Sözlü dil testi beynin dil, hafıza ve yürütücü işlevlerle ilgili farklı bölgelerine dokunur ve bu nedenle beynin hangi alanlarının bilişsel gerilemeden etkilendiğine dair fikir verebilir. Toronto Üniversitesi araştırma yazarları, konuşmadaki duraklamalar gibi nesnel ölçümlerin yanı sıra, katılımcıların kelime bulma güçlüklerine ilişkin öznel deneyimlerini de inceleme olanağı buldu. Bu, ilgili bilişsel süreçlerin daha eksiksiz anlaşılmasına olanak sağlayacaktır.

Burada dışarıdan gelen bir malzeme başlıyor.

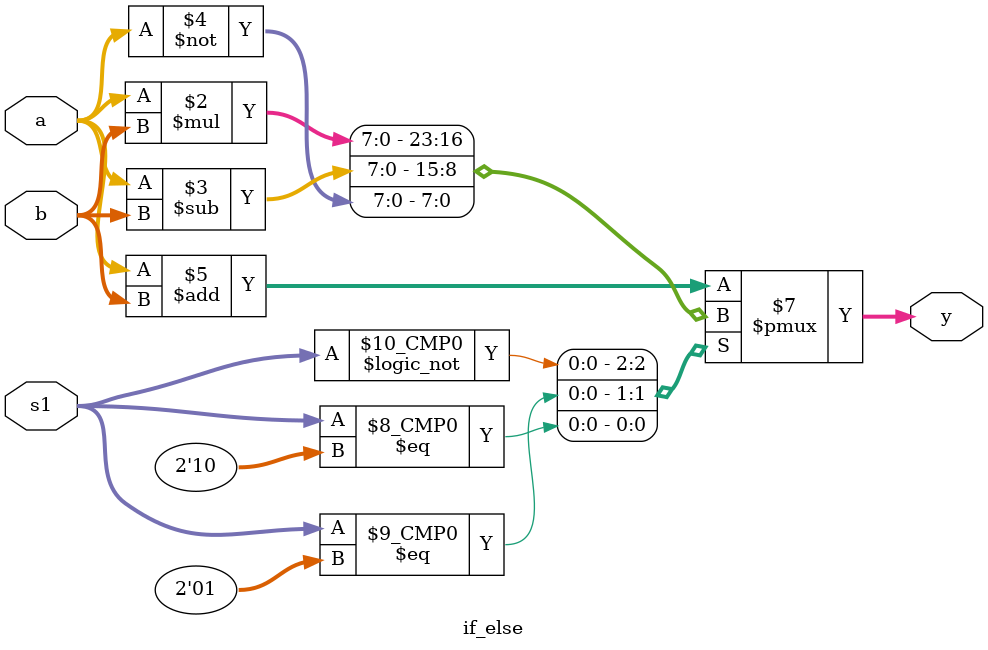
<source format=v>
module if_else(
	input [7:0] a,b,
	input [1:0]s1,
	output reg [7:0] y
);
always@(a or b or s1)
begin 
//if else không lồng nhau
/*
	if(s1==2'b00)
		y=a*b;
	else y=0; //y la muon khong thuc hien gi de thuc hien cai tiep theo
	if(s1==2'b01)
		y=a-b;
	else y=0;
	if(s1==2'b11)
		y=~a;
	else y=0;
	if(s1==2'b10)
		y=a+b;
	else y=0;
	*/
// if else lồng nhau
/*
	if(s1==2'b00)
		y=a*b;
	else if (s1==2'b01)
				y=a-b;
			else if(s1==2'b10)
						y=~a;
					else y=a+b;
*/
// switch case do casex casey casez không khác gì trong trường hợp này nên em không làm ra file khác ạ
	casez(s1) 
		2'b00:y=a*b;
		2'b01:y=a-b;
		2'b10:y=~a;
		default: y=a+b;
		endcase
end
endmodule
	
</source>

Kelimeleri hatırlamada “hissetme” güçlüğüne ilişkin kişisel raporlar, davranışsal verileri tamamlayacak değerli bilgiler sağlayabilir ve potansiyel olarak erken bilişsel gerilemeyi ölçmek ve tespit etmek için daha güçlü araçlara yol açabilir.
kapıları aç
Ancak bu çalışma gelecekteki araştırmalar için heyecan verici kapılar açtı ve sadece söylediklerimizin değil, aynı zamanda ne kadar hızlı söylediğimizin de bilişsel değişiklikleri ortaya çıkarabileceğini gösterdi.

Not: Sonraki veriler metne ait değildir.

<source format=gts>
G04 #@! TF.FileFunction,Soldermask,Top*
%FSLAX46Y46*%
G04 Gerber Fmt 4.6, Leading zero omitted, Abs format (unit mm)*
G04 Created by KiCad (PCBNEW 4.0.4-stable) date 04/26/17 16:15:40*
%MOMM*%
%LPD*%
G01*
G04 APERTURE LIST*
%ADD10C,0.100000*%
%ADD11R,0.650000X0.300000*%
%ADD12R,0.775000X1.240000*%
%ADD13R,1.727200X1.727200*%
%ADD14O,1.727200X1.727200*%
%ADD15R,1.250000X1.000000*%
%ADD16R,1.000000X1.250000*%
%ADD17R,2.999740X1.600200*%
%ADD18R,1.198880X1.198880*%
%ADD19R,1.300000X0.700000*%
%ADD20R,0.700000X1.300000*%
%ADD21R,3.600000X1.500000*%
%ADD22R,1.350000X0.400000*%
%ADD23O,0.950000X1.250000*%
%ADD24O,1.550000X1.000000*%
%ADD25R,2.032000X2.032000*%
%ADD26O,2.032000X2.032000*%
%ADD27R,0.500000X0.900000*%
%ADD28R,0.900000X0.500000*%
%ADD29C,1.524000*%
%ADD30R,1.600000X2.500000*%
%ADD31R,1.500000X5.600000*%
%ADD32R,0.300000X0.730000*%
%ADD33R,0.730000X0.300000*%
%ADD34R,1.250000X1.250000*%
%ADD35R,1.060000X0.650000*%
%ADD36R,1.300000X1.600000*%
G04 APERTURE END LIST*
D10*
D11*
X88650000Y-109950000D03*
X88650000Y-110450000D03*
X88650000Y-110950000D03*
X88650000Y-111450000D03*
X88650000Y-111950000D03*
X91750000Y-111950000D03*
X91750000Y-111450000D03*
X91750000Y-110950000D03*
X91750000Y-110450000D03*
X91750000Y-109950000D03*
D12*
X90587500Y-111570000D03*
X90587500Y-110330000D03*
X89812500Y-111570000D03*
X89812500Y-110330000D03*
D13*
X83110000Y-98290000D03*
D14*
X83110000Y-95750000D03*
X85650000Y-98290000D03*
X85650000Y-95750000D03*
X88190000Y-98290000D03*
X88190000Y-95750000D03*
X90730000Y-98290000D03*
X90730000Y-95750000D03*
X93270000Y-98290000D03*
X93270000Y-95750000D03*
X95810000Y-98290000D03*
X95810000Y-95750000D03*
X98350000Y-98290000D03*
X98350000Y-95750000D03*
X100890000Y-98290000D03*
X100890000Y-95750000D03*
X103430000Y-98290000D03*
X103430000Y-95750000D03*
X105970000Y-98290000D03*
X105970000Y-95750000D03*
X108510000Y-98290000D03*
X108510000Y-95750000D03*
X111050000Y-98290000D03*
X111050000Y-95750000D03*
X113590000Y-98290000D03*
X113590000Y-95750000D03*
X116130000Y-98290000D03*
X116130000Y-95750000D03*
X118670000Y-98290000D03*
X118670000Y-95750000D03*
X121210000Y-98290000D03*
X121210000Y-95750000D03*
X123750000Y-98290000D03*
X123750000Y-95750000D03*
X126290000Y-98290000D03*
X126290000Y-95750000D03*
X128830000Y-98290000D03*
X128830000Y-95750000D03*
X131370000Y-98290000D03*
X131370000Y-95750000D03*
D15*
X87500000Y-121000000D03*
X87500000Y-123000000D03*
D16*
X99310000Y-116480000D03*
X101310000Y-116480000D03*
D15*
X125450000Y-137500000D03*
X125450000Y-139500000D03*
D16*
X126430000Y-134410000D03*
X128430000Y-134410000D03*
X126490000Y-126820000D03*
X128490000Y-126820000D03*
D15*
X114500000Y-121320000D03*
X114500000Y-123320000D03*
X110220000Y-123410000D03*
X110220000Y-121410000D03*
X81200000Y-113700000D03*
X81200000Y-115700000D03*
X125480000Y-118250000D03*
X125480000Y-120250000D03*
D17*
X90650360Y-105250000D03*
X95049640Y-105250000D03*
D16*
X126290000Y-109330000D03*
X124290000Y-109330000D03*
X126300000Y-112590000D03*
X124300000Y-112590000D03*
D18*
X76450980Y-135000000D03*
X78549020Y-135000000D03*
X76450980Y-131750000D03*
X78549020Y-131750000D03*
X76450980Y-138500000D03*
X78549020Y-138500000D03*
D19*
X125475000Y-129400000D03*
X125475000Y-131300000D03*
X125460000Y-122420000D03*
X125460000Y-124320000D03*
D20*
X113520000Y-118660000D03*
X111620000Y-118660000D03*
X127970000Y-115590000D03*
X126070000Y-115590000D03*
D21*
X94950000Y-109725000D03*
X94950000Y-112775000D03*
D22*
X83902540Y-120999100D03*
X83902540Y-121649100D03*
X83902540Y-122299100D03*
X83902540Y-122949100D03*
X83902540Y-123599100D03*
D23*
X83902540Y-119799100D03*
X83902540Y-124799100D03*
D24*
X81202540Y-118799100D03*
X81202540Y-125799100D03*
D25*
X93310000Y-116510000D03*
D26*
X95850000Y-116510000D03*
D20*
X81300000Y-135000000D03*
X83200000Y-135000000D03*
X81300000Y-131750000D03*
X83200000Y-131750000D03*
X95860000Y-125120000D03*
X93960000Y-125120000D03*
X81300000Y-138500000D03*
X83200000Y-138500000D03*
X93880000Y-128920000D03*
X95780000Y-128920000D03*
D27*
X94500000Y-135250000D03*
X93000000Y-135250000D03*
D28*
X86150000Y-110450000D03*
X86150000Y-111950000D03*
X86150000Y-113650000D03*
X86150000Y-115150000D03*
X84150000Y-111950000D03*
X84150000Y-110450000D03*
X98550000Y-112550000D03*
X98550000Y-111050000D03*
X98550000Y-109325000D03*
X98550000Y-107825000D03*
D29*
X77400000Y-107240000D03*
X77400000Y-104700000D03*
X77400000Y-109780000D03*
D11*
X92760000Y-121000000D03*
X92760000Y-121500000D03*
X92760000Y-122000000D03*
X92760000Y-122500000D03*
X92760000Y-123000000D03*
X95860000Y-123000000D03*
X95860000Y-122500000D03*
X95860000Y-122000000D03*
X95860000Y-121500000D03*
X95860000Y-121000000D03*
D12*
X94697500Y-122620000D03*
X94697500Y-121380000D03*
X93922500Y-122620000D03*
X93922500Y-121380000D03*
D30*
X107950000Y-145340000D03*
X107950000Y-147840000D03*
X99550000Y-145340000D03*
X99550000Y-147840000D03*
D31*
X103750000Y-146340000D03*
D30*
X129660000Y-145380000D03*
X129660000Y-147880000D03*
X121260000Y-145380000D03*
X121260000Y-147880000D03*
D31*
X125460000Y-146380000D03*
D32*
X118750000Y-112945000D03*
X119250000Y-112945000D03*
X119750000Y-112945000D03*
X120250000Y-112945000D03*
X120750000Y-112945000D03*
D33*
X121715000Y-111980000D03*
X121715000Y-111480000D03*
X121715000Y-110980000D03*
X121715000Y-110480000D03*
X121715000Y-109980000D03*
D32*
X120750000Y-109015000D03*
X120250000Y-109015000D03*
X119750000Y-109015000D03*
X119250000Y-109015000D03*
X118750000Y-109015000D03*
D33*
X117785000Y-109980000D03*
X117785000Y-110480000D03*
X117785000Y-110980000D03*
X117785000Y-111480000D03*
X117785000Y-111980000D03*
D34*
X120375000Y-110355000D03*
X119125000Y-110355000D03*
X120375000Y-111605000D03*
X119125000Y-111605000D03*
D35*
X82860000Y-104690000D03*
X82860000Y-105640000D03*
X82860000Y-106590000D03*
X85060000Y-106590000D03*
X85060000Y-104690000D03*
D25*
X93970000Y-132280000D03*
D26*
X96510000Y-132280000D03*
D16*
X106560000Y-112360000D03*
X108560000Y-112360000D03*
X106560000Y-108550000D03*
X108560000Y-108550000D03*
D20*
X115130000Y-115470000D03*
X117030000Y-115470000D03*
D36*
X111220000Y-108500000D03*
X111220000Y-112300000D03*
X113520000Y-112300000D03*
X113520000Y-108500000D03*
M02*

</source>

İnsan konuşma verilerini analiz etmek ve anlamak için hesaplamalı yöntemler kullanan doğal dil işleme teknolojilerini (bir tür yapay zeka) kullanan çalışma, Ronald Reagan ve Iris gibi tanınmış kişilerin sözlü ve yazılı konuşmalarında ince değişiklikler bulan önceki araştırmaları ilerletiyor. Murdoch. kendisine demans teşhisi konulmadan birkaç yıl önce. Bu fırsatçı raporlar demans tanılarının gözden geçirilmesine dayanmasına rağmen, bu çalışma daha sistematik, veriye dayalı ve ileriye dönük bir yaklaşım sunmaktadır.

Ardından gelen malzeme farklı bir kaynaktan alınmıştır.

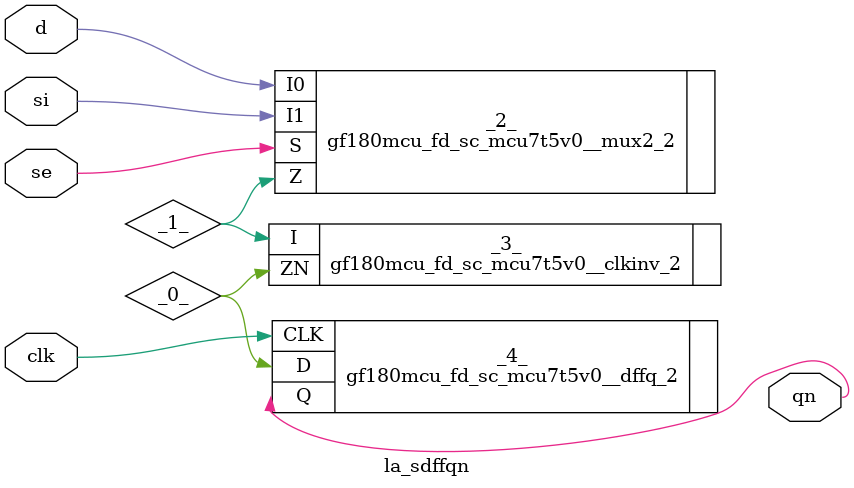
<source format=v>

/* Generated by Yosys 0.44 (git sha1 80ba43d26, g++ 11.4.0-1ubuntu1~22.04 -fPIC -O3) */

(* top =  1  *)
(* src = "inputs/la_sdffqn.v:11.1-23.10" *)
module la_sdffqn (
    d,
    si,
    se,
    clk,
    qn
);
  (* src = "inputs/la_sdffqn.v:21.3-21.45" *)
  wire _0_;
  wire _1_;
  (* src = "inputs/la_sdffqn.v:17.16-17.19" *)
  input clk;
  wire clk;
  (* src = "inputs/la_sdffqn.v:14.16-14.17" *)
  input d;
  wire d;
  (* src = "inputs/la_sdffqn.v:18.16-18.18" *)
  output qn;
  wire qn;
  (* src = "inputs/la_sdffqn.v:16.16-16.18" *)
  input se;
  wire se;
  (* src = "inputs/la_sdffqn.v:15.16-15.18" *)
  input si;
  wire si;
  gf180mcu_fd_sc_mcu7t5v0__mux2_2 _2_ (
      .I0(d),
      .I1(si),
      .S (se),
      .Z (_1_)
  );
  gf180mcu_fd_sc_mcu7t5v0__clkinv_2 _3_ (
      .I (_1_),
      .ZN(_0_)
  );
  (* src = "inputs/la_sdffqn.v:21.3-21.45" *)
  gf180mcu_fd_sc_mcu7t5v0__dffq_2 _4_ (
      .CLK(clk),
      .D  (_0_),
      .Q  (qn)
  );
endmodule

</source>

Doğal dil işlemedeki hızlı ilerlemeler, daha yavaş konuşma hızları gibi dil değişikliklerinin otomatik olarak algılanabileceği anlamına gelir. Bu çalışma, daha ciddi semptomlar ortaya çıkmadan önce risk altındaki kişilerin belirlenmesine yardımcı olabilecek, bilişsel sağlığın önemli ancak incelikli bir göstergesi olarak konuşma hızındaki değişikliklerin potansiyelini vurgulamaktadır.
Bu yazı The Conversation adresinden derlenmiştir.